- **What you should do**:
Up to and including the line holding "49568.5209 | .0002", write out the data exactly from its first line, but not the pictures.
_ _ _ _ _ _ _
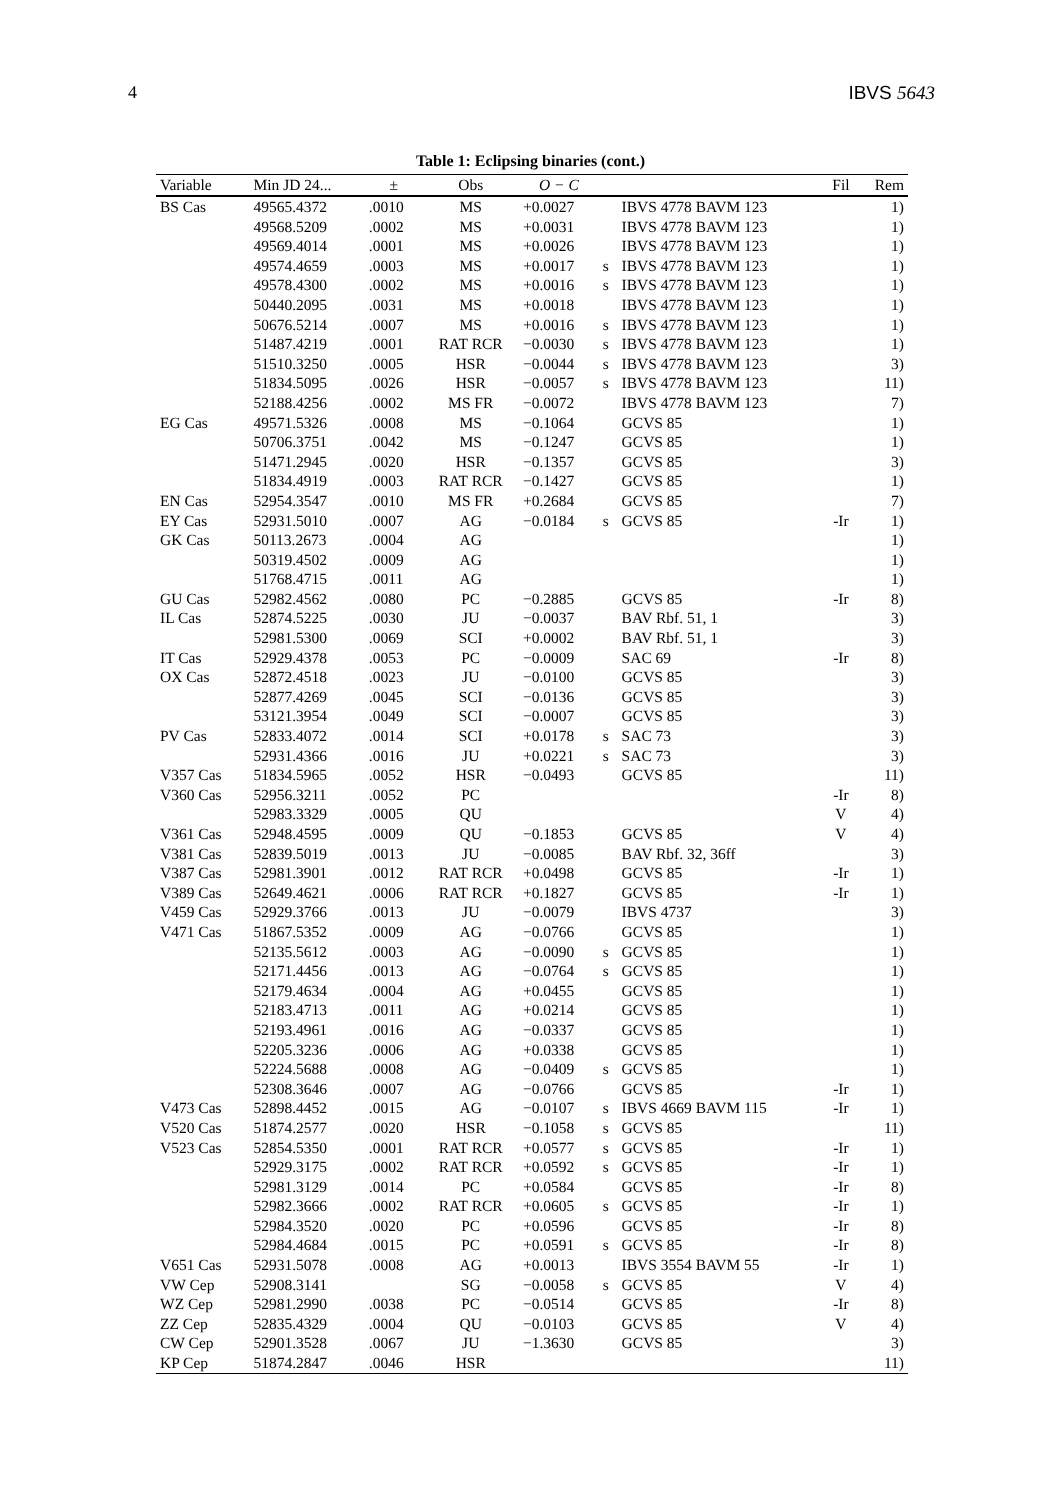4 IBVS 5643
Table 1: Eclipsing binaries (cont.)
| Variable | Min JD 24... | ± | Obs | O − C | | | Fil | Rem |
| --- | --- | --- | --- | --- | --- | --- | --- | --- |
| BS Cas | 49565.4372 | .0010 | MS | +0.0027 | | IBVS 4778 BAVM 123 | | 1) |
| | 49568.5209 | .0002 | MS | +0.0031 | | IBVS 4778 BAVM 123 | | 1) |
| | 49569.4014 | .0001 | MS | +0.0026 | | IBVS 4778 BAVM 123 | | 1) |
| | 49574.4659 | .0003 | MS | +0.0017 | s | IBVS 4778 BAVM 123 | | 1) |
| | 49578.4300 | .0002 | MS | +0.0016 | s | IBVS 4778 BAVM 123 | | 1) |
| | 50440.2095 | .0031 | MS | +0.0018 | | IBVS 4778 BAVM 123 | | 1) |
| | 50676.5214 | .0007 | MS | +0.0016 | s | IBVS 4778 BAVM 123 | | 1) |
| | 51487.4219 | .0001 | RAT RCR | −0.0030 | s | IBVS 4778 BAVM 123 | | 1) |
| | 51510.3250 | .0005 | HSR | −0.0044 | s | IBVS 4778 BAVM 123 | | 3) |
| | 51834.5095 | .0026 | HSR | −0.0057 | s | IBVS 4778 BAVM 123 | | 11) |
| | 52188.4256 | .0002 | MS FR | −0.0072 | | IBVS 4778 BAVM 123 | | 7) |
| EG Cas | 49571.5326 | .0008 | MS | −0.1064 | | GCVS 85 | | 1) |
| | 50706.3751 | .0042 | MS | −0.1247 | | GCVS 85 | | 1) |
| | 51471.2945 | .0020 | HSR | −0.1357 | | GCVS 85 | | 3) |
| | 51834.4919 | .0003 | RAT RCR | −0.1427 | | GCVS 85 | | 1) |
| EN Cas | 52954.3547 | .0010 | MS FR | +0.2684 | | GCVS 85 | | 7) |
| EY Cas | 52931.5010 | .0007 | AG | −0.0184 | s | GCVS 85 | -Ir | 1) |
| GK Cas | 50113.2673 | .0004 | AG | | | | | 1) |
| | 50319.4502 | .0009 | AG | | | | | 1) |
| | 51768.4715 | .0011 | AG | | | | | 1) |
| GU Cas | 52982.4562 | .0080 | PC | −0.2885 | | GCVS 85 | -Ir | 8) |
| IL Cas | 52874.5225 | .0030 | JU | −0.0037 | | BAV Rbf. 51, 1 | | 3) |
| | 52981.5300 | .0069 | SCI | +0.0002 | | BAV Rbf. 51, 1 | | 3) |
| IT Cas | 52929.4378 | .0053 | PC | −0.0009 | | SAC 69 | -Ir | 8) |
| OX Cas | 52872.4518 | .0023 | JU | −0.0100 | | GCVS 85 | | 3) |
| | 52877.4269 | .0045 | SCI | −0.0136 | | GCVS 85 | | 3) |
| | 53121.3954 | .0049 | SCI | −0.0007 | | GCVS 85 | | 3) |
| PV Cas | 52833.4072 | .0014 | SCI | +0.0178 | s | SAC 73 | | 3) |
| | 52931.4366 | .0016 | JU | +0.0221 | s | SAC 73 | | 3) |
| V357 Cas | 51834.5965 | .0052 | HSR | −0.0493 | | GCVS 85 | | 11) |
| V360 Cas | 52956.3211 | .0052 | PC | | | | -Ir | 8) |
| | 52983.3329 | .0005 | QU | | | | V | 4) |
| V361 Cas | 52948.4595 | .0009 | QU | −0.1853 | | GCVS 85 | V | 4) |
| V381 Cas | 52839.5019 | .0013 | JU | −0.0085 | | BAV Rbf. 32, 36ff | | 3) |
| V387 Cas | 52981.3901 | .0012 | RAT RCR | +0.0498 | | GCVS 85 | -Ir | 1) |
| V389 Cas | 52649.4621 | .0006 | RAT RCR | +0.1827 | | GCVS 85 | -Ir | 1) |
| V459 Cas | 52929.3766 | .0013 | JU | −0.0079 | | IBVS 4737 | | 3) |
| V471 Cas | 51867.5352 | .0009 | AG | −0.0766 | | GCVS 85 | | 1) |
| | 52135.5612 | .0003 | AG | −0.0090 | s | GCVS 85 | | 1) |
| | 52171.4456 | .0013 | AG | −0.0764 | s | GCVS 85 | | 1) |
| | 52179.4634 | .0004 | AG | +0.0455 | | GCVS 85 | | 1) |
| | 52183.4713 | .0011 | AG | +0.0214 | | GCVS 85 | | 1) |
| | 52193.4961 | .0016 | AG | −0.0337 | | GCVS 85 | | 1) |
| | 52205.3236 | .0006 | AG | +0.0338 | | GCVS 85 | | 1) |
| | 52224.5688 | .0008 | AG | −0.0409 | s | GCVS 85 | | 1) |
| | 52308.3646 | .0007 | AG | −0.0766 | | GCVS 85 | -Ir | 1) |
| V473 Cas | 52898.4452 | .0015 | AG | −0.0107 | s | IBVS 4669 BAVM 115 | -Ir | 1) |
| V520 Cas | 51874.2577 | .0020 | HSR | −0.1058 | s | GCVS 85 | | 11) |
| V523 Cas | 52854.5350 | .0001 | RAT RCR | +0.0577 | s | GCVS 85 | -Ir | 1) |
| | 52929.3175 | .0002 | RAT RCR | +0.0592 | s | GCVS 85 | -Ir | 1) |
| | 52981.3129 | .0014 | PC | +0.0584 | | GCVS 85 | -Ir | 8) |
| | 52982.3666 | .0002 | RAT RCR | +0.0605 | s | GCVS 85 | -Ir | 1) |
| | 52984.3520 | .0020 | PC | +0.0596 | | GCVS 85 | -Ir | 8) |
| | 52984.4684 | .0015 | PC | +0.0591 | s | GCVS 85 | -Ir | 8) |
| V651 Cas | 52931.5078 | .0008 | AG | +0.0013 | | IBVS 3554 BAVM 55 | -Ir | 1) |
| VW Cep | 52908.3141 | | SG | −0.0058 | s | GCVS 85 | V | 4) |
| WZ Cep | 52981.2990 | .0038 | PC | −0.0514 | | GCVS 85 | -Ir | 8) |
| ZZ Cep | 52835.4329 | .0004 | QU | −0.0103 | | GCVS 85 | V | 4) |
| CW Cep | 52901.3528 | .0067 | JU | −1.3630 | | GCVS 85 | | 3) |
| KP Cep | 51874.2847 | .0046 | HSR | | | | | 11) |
_ _ _ _ _ _ _
- **Answer to this task**:
4 IBVS 5643
Table 1: Eclipsing binaries (cont.)
| Variable | Min JD 24... | ± | Obs | O − C | | | Fil | Rem |
| --- | --- | --- | --- | --- | --- | --- | --- | --- |
| BS Cas | 49565.4372 | .0010 | MS | +0.0027 | | IBVS 4778 BAVM 123 | | 1) |
| | 49568.5209 | .0002 | MS | +0.0031 | | IBVS 4778 BAVM 123 | | 1) |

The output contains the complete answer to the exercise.